──────── Data shown
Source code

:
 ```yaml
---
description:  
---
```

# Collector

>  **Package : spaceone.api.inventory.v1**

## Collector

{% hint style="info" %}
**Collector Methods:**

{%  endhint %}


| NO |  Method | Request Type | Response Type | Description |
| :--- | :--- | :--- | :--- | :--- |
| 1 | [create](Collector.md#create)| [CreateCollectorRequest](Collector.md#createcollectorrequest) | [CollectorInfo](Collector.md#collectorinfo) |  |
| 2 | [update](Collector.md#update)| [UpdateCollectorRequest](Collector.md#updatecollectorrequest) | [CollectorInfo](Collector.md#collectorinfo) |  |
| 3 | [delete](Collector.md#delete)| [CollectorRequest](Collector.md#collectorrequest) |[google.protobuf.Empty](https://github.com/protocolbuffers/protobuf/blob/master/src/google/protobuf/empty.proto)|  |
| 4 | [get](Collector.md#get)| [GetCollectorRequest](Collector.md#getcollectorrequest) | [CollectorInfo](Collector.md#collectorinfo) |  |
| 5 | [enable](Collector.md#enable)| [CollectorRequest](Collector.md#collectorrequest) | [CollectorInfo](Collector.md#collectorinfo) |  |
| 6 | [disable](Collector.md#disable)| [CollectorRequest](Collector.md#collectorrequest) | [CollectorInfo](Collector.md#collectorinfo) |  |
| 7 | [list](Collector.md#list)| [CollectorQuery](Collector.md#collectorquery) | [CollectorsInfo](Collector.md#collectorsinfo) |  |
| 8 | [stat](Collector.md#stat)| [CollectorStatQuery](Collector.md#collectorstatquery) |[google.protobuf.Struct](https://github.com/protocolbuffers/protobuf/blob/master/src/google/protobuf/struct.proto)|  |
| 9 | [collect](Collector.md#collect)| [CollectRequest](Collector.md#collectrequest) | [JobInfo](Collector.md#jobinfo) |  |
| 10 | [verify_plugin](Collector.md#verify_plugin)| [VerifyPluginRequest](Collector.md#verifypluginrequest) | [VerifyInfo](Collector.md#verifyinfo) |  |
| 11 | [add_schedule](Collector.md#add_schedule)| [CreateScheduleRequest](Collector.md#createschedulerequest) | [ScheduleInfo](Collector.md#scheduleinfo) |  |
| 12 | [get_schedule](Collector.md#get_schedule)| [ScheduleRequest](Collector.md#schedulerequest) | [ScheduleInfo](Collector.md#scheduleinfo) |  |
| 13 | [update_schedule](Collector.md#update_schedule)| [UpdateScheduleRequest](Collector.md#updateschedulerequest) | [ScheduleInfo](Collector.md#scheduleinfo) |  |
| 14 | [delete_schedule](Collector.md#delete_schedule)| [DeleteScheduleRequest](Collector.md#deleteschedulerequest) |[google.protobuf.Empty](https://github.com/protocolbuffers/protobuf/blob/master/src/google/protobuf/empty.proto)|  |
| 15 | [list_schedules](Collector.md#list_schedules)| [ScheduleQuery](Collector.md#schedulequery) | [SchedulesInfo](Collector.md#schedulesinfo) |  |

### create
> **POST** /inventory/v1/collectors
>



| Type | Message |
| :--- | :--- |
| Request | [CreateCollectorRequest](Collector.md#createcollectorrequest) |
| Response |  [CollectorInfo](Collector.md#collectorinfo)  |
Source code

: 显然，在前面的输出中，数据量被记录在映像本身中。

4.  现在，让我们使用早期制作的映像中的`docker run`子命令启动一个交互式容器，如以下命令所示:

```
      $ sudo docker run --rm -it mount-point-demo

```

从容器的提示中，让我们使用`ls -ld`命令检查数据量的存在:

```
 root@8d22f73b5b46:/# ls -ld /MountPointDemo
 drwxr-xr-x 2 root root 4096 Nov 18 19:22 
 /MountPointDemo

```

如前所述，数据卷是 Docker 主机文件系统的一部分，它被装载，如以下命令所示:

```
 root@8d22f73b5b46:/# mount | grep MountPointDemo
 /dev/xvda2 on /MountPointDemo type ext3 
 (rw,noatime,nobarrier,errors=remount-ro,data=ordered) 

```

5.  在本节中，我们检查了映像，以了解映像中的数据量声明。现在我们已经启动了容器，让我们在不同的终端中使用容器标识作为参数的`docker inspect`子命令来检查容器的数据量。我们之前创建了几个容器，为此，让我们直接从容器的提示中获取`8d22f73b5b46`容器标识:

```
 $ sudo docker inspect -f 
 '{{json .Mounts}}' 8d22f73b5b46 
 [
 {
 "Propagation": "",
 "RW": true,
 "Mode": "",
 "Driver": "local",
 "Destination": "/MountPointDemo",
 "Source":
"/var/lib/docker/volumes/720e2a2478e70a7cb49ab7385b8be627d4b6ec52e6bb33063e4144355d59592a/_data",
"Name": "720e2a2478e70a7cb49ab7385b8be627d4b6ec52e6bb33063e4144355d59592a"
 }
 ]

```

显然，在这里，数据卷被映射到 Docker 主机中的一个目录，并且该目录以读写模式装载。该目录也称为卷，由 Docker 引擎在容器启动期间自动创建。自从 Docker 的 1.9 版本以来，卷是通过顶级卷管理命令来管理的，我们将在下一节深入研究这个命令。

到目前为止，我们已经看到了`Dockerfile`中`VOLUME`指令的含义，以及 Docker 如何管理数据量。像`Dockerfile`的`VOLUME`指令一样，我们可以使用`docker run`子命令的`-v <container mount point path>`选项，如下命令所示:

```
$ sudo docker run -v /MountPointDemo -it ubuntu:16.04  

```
────────────────
> The task
Counting lines with the word "createcollectorrequest" in the listing, state the resulting number and nothing else.

> The completed task
2